Trecho selecionado:
________
Criação de filhos: A Segurança Alimentar
Observando alguns comportamentos de pais e mães e a agitação de seus filhos ao se depararem com qualquer “coisa que se coma”, seja na rua, na feira e ainda na casa de quem vão visitar, não importando se é apenas conhecido ou parente (já que erroneamente muitos acham que seja sinônimo de invasão de privacidade), descobri que a falta de rotina na alimentação, sem hora certa para café da manhã, por exemplo, que às vezes sai, outras não; o almoço que varia das 11 as 14 horas, a janta que pode vir tão cedo como um lanche ou quase de madrugada, refletindo numa insegurança alimentar que faz com que essas crianças fiquem o tempo todo apreensivas, procurando alimentos, e quando os acham, exageram no seu consumo, o que obviamente é uma forma de sobrevivência, sem acrescentar o quesito emocional. Na casa de visitas, dão a impressão que passam fome e em seu desespero, pedem por comida para os donos da casa, muitas vezes escondidas dos pais. Irônico é pensar que esses pais se zangam quando se comportam assim, mas não mudam suas atitudes em prol da solução desse problema.
________
Dados disponíveis:

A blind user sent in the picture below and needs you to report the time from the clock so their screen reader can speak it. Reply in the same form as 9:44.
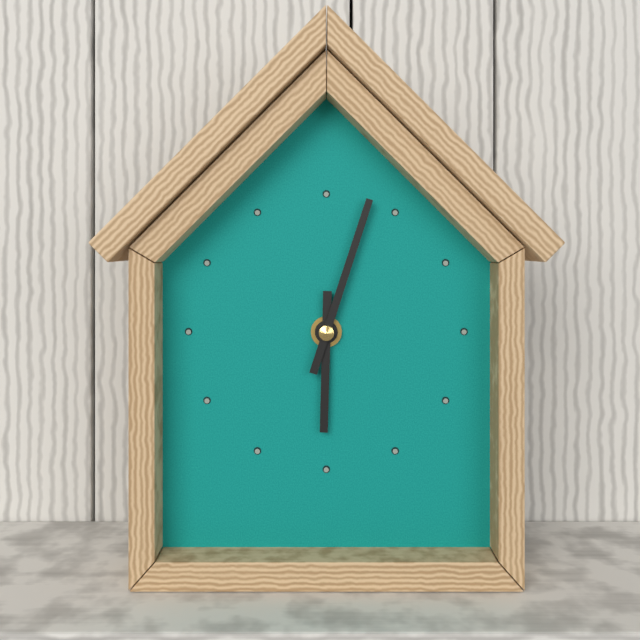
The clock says 6:03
________
O que produzir:
Reproduza na íntegra, sem alterar nada, o texto sobre segurança alimentar na criação dos filhos.

Resultado da tarefa:
Criação de filhos: A Segurança Alimentar
Observando alguns comportamentos de pais e mães e a agitação de seus filhos ao se depararem com qualquer “coisa que se coma”, seja na rua, na feira e ainda na casa de quem vão visitar, não importando se é apenas conhecido ou parente (já que erroneamente muitos acham que seja sinônimo de invasão de privacidade), descobri que a falta de rotina na alimentação, sem hora certa para café da manhã, por exemplo, que às vezes sai, outras não; o almoço que varia das 11 as 14 horas, a janta que pode vir tão cedo como um lanche ou quase de madrugada, refletindo numa insegurança alimentar que faz com que essas crianças fiquem o tempo todo apreensivas, procurando alimentos, e quando os acham, exageram no seu consumo, o que obviamente é uma forma de sobrevivência, sem acrescentar o quesito emocional. Na casa de visitas, dão a impressão que passam fome e em seu desespero, pedem por comida para os donos da casa, muitas vezes escondidas dos pais. Irônico é pensar que esses pais se zangam quando se comportam assim, mas não mudam suas atitudes em prol da solução desse problema.